Thursday, March 4, 2010

Favourite Film Scenes: Amadeus (1984)



AMADEUS (1984)
DIRECTED BY: Milos Foreman
STARRING: F. Murray Abraham, Tom Hulce, Elizabeth Berridge, Jeffrey Jones and Simon Callow

THE BASIC PLOT: Based on Paul Shaffer's play, Amadeus takes a fictional look at Wolfgang Amadeus Mozart's astronomical rise to fame in the late-eighteenth century Vienna. The genius Austrian composer and former child prodigy (played in the film by Tom Hulce) transforms from a charming, albeit arrogant, youth into a raging paranoid alcoholic. However, for the most part, the story unfolds through the eyes of Mozart's rival, Italian composer Antonio Salieri (played by F. Murray Abraham). According to popular myth, Salieri had a hand in Mozart's premature death in 1791 at the age of 35. The film went on to win a total of 8 Academy Awards, including Best Picture, Best Director and Best Actor (for F. Murray Abraham).

MY FAVOURITE SCENE: The very end of the film, when a dying Mozart lies on his deathbed, too weak to complete his final composition, the Requiem Mass in D Minor. He enlists the help of Italian composer Antonio Salieri, thinking he is a loyal friend when, in fact, Salieri is insanely jealous of Mozart's talent and is tempted to pass off the Requiem Mass as his own piece, once Mozart is dead.

WHY?: This scene is incredible, powerful and well-edited. It illustrates Mozart's genius through the way that he can make up something as epic as the Requiem Mass right on the spot, with little or no self-editing. This was an actual fact about Mozart, who very rarely had to edit his own work. He was naturally gifted and, more than any other scene in the film, this grand finale really allows to the audience to experience his brilliance.

I love how director Milos Foreman chose to have a sickly Mozart weakly vocalize and try to articulate his music to Salieri as he lay in bed. Meanwhile, the soundtrack translates it into actual music. I love how Mozart's fading voice and the soundtrack play over top of one another in layers. Before your eyes, a piece of music is created for the audience. You can literally hear and experience it all coming together. It's all layered and beautifully presented on film.

The performances by F. Murray Abraham, as Salieri, and Tom Hulce, as Mozart, are absolutely perfect. I love the look on Abraham's face when his Salieri realizes he will never be the talent that Mozart is, no matter how great his attempts, no matter how feverish his prayers to God. Despite the fact that he loathes Mozart and feels he is an ungrateful, spoiled brat, Salieri wishes he had the ability to hear and see music as Mozart does; to be "God's instrument." The awe is evident in Salieri's face. It outweighs his jealousy, in the end. Salieri is a music-lover first and foremost and he can appreciate the unique and effortless genius of Mozart. One of the real tragedies, though, is that Salieri wasn't mediocre at all. However, history may suggest otherwise as his compositions are rarely heard anymore.

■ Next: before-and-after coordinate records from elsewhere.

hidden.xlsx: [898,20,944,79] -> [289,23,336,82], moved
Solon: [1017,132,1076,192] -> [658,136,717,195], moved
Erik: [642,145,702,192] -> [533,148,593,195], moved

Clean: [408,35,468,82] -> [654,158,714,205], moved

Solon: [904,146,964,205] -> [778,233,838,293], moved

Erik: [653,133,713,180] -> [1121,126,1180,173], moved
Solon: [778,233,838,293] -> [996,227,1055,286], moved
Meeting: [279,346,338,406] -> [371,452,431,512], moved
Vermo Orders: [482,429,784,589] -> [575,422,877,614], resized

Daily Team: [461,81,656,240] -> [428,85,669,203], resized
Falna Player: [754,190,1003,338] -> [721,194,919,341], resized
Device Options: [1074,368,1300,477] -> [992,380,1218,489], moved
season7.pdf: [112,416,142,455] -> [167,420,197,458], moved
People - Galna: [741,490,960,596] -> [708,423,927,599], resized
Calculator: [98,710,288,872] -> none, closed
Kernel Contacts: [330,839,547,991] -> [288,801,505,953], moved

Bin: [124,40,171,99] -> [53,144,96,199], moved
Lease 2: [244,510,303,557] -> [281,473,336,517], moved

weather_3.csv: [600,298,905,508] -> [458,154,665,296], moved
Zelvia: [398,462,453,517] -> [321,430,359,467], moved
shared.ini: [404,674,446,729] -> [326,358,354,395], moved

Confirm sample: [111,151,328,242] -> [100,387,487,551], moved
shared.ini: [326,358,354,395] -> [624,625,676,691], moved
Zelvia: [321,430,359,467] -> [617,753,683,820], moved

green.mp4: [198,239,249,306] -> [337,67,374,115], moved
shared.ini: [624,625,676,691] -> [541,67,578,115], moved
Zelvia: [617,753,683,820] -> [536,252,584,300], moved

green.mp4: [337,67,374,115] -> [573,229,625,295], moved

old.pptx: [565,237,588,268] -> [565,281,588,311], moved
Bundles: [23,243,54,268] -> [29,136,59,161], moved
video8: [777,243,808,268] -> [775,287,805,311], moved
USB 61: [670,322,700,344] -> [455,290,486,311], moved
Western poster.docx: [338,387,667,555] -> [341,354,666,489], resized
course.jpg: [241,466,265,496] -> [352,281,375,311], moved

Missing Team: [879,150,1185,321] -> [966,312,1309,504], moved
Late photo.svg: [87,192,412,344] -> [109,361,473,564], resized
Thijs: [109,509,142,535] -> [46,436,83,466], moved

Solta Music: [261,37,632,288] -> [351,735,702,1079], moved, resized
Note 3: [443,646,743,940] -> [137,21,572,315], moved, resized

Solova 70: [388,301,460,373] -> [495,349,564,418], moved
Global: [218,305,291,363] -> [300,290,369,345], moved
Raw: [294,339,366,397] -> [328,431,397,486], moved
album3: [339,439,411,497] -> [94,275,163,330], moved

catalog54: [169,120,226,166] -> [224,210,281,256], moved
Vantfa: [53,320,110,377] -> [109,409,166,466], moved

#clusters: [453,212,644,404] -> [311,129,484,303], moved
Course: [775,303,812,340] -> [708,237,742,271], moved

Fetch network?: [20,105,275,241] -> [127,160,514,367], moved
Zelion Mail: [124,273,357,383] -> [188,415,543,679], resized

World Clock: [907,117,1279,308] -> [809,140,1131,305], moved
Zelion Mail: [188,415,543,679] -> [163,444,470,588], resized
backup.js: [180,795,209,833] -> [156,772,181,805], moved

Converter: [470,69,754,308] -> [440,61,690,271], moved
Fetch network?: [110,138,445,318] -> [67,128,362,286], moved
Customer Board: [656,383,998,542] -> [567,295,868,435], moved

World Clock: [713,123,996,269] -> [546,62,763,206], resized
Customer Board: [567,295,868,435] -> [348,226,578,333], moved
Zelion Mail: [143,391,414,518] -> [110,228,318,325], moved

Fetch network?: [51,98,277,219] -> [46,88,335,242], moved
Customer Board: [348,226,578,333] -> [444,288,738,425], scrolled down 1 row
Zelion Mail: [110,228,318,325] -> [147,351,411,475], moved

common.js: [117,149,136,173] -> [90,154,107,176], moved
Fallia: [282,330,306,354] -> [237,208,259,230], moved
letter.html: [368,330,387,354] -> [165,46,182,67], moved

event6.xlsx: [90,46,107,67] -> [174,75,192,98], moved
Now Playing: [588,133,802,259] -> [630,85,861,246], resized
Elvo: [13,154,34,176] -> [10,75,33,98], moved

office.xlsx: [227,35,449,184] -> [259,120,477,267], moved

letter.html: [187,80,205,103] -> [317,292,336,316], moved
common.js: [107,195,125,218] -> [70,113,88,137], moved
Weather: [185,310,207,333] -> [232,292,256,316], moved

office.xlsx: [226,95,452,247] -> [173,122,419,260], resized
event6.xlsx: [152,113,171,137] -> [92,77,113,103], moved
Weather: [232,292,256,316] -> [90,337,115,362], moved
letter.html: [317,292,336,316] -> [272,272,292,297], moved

Abraham is flawless in this film and it's one of my all-time favourite male performances. He registers Salieri's jealousy perfectly. Despite Salieri's self-appointed title as the "patron saint of mediocrity", he is an incredibly sympathetic character. Who hasn't, at some point in their life, felt inferior to someone else's seemingly effortless talent? We all fear mediocrity, of being forgotten when we are gone. No one can really begrudge Salieri that feeling. Abraham gives a wonderfully subtle performance. Instead of going over the top, his emotions are always just below the surface, ready to burst. His demeanour is in direct contrast to the childlike exuberance that Hulce gives Mozart.

Even if you've never seen Amadeus (and, if you haven't, you really should), at least do yourself the favour and watch this scene. Mozart died at the age of 35 without having completed his Requiem Mass, but the parts he did leave behind are haunting and beautiful. Though the film is not an accurate biographical account of Mozart, by any means, it's a captivating look at the battle between two composers, one with genuine talent and the other who struggles with mediocrity. And this final scene between Mozart and Salieri is the best moment of this often-forgotten cinematic masterpiece.